# [EXERCISE REQUIREMENTS]
Take the data and return it in full. Change nothing.
──────── PROVIDED MATERIAL ────────
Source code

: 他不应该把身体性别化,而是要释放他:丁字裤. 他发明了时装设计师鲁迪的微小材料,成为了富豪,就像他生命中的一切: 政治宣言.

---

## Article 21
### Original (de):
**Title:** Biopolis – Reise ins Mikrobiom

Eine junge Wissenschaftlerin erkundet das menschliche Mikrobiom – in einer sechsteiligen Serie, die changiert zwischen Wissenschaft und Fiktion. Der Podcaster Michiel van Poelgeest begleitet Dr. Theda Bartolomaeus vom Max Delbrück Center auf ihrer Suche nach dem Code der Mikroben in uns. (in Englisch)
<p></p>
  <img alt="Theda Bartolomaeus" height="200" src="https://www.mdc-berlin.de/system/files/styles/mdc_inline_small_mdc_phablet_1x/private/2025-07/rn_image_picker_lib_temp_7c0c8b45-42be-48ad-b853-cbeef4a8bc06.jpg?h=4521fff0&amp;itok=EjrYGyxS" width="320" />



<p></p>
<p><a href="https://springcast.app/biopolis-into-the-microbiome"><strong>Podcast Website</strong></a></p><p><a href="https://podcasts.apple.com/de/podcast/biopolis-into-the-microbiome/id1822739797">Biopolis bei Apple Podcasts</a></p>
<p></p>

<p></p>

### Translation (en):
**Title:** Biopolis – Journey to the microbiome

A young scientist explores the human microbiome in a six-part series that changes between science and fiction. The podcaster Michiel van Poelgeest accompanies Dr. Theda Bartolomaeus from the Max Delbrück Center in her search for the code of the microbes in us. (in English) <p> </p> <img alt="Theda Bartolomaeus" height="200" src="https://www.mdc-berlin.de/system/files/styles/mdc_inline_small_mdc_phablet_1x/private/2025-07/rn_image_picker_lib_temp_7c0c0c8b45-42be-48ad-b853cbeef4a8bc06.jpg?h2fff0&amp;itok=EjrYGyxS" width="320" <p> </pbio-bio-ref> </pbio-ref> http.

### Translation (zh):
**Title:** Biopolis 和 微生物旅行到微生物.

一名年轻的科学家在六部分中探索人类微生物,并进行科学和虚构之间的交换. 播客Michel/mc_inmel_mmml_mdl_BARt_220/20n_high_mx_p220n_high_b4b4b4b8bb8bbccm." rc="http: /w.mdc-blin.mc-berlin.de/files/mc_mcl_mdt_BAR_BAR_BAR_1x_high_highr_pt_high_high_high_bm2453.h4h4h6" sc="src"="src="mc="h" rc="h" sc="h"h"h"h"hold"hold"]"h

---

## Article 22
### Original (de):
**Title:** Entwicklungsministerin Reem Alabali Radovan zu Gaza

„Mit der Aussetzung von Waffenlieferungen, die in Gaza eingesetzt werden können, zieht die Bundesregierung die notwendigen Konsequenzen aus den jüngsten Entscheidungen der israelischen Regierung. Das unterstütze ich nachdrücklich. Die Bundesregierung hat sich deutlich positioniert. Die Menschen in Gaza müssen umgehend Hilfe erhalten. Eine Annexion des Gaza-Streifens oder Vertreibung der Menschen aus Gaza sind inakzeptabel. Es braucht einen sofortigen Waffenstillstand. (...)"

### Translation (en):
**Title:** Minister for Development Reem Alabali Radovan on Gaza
────────
# [WRITTEN ANSWER]
Source code

: 他不应该把身体性别化,而是要释放他:丁字裤. 他发明了时装设计师鲁迪的微小材料,成为了富豪,就像他生命中的一切: 政治宣言.

---

## Article 21
### Original (de):
**Title:** Biopolis – Reise ins Mikrobiom

Eine junge Wissenschaftlerin erkundet das menschliche Mikrobiom – in einer sechsteiligen Serie, die changiert zwischen Wissenschaft und Fiktion. Der Podcaster Michiel van Poelgeest begleitet Dr. Theda Bartolomaeus vom Max Delbrück Center auf ihrer Suche nach dem Code der Mikroben in uns. (in Englisch)
<p></p>
  <img alt="Theda Bartolomaeus" height="200" src="https://www.mdc-berlin.de/system/files/styles/mdc_inline_small_mdc_phablet_1x/private/2025-07/rn_image_picker_lib_temp_7c0c8b45-42be-48ad-b853-cbeef4a8bc06.jpg?h=4521fff0&amp;itok=EjrYGyxS" width="320" />



<p></p>
<p><a href="https://springcast.app/biopolis-into-the-microbiome"><strong>Podcast Website</strong></a></p><p><a href="https://podcasts.apple.com/de/podcast/biopolis-into-the-microbiome/id1822739797">Biopolis bei Apple Podcasts</a></p>
<p></p>

<p></p>

### Translation (en):
**Title:** Biopolis – Journey to the microbiome

A young scientist explores the human microbiome in a six-part series that changes between science and fiction. The podcaster Michiel van Poelgeest accompanies Dr. Theda Bartolomaeus from the Max Delbrück Center in her search for the code of the microbes in us. (in English) <p> </p> <img alt="Theda Bartolomaeus" height="200" src="https://www.mdc-berlin.de/system/files/styles/mdc_inline_small_mdc_phablet_1x/private/2025-07/rn_image_picker_lib_temp_7c0c0c8b45-42be-48ad-b853cbeef4a8bc06.jpg?h2fff0&amp;itok=EjrYGyxS" width="320" <p> </pbio-bio-ref> </pbio-ref> http.

### Translation (zh):
**Title:** Biopolis 和 微生物旅行到微生物.

一名年轻的科学家在六部分中探索人类微生物,并进行科学和虚构之间的交换. 播客Michel/mc_inmel_mmml_mdl_BARt_220/20n_high_mx_p220n_high_b4b4b4b8bb8bbccm." rc="http: /w.mdc-blin.mc-berlin.de/files/mc_mcl_mdt_BAR_BAR_BAR_1x_high_highr_pt_high_high_high_bm2453.h4h4h6" sc="src"="src="mc="h" rc="h" sc="h"h"h"h"hold"hold"]"h

---

## Article 22
### Original (de):
**Title:** Entwicklungsministerin Reem Alabali Radovan zu Gaza

„Mit der Aussetzung von Waffenlieferungen, die in Gaza eingesetzt werden können, zieht die Bundesregierung die notwendigen Konsequenzen aus den jüngsten Entscheidungen der israelischen Regierung. Das unterstütze ich nachdrücklich. Die Bundesregierung hat sich deutlich positioniert. Die Menschen in Gaza müssen umgehend Hilfe erhalten. Eine Annexion des Gaza-Streifens oder Vertreibung der Menschen aus Gaza sind inakzeptabel. Es braucht einen sofortigen Waffenstillstand. (...)"

### Translation (en):
**Title:** Minister for Development Reem Alabali Radovan on Gaza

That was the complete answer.